A roulette wheel appeared in his vision, faces of hundreds of anime characters blurring past. He saw the red hair of Gaara, the blonde spike of Naruto, the brooding face of Sasuke, and the terrifying pale visage of Orochimaru.
The wheel slowed.
Click… click… click…
It passed Rock Lee. (Thank God, Karan thought. I can’t do that much exercise).
It passed Sakura.
It slowed down near a pale, blue-haired boy with yellow eyes.
It stopped.
[Congratulations!]
[Character Template Acquired: Mitsuki]
Karan froze in the middle of the school corridor, his mouth slightly agape.
Mitsuki. The “son” of Orochimaru. The synthetic human.
A rush of cold energy washed over him. It wasn’t painful like the memories; it was soothing. It felt like cool water flowing through his veins, repairing, knitting, and changing him on a cellular level.
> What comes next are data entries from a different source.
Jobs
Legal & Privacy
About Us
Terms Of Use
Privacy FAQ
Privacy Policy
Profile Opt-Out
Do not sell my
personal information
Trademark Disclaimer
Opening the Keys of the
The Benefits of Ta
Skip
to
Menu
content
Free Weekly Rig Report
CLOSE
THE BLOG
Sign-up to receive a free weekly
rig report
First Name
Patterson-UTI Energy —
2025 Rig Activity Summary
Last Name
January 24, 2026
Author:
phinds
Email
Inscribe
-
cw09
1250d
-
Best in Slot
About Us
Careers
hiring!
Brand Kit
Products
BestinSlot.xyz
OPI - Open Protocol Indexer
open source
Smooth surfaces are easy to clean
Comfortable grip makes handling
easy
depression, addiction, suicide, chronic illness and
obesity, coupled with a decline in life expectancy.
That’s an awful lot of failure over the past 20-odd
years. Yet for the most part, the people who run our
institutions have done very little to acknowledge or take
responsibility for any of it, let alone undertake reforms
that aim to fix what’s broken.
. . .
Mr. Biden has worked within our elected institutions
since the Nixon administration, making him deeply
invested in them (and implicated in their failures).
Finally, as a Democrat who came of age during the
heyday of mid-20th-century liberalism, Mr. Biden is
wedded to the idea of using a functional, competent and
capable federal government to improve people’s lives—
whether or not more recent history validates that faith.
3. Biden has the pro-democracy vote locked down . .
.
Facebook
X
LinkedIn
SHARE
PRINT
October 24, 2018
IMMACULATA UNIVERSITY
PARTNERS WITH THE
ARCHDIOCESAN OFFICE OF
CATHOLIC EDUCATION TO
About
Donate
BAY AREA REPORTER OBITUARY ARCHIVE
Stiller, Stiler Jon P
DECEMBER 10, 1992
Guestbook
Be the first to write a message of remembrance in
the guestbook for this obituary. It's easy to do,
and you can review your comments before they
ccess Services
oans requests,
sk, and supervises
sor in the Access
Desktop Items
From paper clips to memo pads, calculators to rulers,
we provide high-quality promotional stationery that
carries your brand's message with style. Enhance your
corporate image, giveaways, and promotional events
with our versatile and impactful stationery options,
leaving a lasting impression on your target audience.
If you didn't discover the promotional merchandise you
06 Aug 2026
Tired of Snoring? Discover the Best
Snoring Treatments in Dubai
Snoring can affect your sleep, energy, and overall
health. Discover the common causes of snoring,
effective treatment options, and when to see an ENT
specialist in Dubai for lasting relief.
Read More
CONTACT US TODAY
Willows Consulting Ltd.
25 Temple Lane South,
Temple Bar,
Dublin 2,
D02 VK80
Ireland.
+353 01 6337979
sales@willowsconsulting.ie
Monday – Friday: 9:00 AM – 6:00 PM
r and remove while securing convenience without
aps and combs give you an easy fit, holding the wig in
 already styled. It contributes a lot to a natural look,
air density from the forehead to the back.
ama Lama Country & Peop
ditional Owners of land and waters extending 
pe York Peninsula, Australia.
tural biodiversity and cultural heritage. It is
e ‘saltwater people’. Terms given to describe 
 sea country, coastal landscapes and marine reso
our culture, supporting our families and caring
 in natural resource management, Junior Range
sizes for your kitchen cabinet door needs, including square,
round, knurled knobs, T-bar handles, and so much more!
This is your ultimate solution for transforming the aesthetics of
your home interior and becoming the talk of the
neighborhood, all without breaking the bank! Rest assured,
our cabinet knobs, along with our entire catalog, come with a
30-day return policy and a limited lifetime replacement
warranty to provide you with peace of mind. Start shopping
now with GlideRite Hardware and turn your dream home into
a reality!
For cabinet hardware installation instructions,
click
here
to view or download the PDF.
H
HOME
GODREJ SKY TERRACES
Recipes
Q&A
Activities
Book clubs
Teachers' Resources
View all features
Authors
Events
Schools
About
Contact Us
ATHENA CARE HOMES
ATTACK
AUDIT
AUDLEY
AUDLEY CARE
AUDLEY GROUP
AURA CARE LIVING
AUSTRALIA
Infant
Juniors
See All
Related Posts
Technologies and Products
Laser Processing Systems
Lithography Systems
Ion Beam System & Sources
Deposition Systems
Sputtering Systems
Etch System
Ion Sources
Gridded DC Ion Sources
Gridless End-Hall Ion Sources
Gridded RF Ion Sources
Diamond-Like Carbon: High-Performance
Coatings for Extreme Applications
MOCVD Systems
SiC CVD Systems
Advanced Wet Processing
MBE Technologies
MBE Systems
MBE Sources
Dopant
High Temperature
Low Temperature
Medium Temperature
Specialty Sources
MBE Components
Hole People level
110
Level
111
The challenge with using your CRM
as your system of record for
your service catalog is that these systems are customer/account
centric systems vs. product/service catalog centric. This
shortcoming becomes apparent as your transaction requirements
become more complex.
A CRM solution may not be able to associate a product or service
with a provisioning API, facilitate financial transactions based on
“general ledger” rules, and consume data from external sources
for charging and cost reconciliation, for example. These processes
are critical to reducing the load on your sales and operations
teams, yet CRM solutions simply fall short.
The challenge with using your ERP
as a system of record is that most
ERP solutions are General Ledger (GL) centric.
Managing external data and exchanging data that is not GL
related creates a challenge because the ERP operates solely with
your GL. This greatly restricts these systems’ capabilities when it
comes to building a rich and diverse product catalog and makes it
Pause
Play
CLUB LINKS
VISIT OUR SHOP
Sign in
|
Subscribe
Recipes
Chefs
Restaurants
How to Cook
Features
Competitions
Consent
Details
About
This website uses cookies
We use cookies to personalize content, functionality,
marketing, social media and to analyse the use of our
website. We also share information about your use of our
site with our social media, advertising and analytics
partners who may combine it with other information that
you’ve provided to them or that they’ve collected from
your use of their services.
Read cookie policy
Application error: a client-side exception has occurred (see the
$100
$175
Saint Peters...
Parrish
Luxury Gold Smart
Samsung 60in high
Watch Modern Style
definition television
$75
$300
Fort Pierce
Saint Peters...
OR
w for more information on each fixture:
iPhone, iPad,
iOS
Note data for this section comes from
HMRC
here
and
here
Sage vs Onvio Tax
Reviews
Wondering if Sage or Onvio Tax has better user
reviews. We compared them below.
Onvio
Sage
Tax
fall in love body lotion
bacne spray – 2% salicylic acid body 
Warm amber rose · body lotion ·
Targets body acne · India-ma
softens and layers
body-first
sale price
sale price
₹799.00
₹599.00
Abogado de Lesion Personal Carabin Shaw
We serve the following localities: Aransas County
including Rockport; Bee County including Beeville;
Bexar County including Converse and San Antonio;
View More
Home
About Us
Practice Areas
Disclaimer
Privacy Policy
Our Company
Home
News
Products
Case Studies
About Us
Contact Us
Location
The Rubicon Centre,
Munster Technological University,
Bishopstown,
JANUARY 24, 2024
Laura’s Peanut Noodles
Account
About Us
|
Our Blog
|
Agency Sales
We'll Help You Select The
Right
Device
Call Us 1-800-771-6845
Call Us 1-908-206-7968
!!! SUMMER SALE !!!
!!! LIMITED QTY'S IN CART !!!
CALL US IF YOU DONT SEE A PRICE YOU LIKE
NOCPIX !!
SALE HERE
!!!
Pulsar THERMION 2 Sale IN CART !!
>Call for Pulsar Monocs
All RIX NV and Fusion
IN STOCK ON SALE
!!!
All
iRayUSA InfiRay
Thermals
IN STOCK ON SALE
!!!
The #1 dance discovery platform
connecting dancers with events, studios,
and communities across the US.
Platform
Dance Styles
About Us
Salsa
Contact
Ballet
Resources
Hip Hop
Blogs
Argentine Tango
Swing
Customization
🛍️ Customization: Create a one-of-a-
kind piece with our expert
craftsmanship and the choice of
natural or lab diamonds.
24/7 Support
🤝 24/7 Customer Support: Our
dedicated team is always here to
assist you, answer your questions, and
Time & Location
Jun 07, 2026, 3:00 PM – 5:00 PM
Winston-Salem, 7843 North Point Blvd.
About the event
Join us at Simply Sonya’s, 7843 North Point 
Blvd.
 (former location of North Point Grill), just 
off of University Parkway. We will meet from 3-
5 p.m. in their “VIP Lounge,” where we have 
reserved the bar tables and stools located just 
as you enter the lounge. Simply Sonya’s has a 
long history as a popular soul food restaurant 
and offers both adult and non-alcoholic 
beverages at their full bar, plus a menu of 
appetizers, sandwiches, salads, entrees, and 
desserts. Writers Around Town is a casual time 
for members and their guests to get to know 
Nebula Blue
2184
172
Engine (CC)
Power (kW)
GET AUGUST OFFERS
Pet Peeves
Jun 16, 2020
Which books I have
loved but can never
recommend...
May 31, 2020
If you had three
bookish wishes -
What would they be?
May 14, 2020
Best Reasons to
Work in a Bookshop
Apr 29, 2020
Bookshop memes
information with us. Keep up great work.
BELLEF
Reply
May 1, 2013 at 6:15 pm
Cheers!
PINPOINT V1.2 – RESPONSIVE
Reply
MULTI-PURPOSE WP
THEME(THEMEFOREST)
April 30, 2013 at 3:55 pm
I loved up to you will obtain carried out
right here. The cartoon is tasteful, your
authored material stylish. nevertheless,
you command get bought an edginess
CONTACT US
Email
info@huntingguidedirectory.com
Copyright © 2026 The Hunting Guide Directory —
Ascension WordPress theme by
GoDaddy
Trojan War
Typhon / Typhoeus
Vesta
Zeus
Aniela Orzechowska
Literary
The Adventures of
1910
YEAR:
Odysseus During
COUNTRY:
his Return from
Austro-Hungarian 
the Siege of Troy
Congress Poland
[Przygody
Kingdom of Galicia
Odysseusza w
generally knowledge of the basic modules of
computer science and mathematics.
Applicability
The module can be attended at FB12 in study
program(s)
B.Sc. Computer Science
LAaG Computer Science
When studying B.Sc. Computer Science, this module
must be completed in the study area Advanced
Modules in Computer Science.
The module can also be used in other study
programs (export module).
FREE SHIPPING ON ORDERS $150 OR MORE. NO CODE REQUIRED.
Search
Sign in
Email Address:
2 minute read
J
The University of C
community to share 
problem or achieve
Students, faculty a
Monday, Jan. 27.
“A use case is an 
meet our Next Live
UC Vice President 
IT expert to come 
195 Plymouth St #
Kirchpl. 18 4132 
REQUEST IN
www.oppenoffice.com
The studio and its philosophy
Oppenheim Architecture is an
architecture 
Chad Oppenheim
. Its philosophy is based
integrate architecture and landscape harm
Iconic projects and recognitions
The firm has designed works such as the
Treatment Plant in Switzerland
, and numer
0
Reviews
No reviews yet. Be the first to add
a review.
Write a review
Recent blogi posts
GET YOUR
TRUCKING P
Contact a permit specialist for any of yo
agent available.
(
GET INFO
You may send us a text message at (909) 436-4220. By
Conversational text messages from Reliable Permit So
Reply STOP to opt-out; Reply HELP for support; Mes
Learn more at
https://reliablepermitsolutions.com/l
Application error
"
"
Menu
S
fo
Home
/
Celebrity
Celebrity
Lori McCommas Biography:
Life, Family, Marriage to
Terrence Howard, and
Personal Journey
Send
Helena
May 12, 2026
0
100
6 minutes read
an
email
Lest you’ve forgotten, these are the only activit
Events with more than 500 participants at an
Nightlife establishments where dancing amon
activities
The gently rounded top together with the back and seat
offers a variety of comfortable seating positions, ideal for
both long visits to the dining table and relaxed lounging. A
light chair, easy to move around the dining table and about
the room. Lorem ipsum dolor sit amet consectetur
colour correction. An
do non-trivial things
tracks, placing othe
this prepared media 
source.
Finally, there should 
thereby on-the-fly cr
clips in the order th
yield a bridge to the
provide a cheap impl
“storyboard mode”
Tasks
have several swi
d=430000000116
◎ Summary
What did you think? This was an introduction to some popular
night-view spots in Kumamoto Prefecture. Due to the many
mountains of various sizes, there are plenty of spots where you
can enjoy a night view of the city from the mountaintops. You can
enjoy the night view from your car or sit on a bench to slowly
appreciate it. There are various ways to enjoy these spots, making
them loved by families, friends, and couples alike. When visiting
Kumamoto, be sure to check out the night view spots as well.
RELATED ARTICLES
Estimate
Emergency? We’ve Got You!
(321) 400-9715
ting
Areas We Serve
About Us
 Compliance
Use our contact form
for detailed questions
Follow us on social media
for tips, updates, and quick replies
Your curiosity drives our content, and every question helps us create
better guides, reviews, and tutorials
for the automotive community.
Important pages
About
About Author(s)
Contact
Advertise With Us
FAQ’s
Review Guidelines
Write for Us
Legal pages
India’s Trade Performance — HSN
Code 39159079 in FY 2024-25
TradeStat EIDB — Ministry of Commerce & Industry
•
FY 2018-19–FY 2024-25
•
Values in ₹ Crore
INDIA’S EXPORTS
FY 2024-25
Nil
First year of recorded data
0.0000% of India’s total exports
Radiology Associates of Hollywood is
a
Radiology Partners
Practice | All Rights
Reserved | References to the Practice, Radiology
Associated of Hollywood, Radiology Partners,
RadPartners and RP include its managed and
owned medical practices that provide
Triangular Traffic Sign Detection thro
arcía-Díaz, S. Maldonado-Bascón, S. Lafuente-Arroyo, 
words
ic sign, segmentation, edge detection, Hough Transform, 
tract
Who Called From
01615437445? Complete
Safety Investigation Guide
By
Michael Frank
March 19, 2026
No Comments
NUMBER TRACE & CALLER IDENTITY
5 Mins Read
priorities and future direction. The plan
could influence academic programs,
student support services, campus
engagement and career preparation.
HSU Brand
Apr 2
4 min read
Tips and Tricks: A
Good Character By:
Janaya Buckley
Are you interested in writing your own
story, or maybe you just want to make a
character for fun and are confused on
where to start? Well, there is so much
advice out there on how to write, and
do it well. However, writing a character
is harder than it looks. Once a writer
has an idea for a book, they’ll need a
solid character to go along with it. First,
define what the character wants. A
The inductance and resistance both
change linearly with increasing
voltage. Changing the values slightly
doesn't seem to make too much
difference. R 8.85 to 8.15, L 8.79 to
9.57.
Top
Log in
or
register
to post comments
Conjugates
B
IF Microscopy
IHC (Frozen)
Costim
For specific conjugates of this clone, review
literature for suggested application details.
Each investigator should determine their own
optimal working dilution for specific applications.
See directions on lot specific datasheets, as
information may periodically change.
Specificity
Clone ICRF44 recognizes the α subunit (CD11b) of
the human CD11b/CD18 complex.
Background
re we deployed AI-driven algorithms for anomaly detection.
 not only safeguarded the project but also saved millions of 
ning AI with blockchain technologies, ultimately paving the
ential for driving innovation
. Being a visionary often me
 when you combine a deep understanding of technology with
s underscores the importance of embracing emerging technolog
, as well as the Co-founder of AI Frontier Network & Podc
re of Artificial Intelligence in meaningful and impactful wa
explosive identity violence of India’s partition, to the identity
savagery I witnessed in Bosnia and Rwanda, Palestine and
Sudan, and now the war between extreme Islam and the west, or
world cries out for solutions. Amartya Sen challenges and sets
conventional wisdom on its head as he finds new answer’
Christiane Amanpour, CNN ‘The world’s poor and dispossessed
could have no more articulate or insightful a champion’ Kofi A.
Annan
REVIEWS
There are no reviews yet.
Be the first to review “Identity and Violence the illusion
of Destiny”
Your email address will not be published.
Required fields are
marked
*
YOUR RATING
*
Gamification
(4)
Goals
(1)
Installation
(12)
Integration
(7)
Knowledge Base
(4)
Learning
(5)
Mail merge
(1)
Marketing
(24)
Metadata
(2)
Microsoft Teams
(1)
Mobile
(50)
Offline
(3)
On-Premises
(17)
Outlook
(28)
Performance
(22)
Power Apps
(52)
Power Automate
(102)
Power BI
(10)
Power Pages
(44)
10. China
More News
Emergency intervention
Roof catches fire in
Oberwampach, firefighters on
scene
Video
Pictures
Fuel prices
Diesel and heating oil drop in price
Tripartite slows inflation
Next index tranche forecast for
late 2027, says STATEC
Knowledge flooded his mind. Not memories of Mitsuki’s life, but memories of how to move. How to mold chakra. The feeling of Wind Release cutting through the air. The sensation of Lightning Release snapping at his fingertips. The ability to dislocate joints, to stretch limbs, to summon snakes.
And something else. A hum.
He could hear a low-frequency buzzing in the air. He could feel the life force of the students passing by—not visually, but as a sensory pressure.
[Trait Added: Jugo’s Clan Constitution]
You passively absorb Natural Energy from the environment.
[Warning:] Your current body is too weak to handle Sage Mode. Do not attempt to gather Sage Chakra until Ninja Level 60. Attempting to enter Sage Mode now will result in immediate cellular necrosis and death.
“Okay,” Karan breathed out, feeling a strange new vitality thrumming beneath his skin. “No Sage Mode. Got it. I prefer my organs on the inside.”
He checked his status again.
—
Name: Karan Malhotra
Ninja Level: 0 (0/1)
Status: Civilian
Bloodline: Jugo (Passive Regen, Nature Affinity)
Affinities: Wind, Lightning
Talent: A-Rank
Jutsu: None
…
Points: 0
[Quest]
[Mall]
—
He had hit the jackpot. Mitsuki was a tank. High regeneration, incredible versatility, and a talent ceiling that peaks the Human race. He will definitely become a Kage level ninja.
But looking at his hands, he was reminded of reality. He had the software of a Ferrari, but the hardware of a rusted bicycle. If he tried to punch a wall now, his hand would shatter, regardless of his “A-Rank Talent.”
He needed to fix this body.
He pushed open the heavy double doors of the school entrance and stepped out into the bright American sunlight. The air smelled of exhaust fumes and cut grass.
To his right, near the bike racks, he saw a teacher—a gym coach with a whistle around his neck—yelling at three students.
Karan recognized them instantly. The bullies.
“I don’t care what he said!” the coach was shouting. “The kid is in the clinic! You three are on detention for a week!”
The bullies looked bored, scuffing their sneakers against the pavement. They knew a week of detention was nothing. They would be back to shoving kids into lockers by next week.
He adjusted the strap of his backpack, turned his head, and began the long walk to his apartment.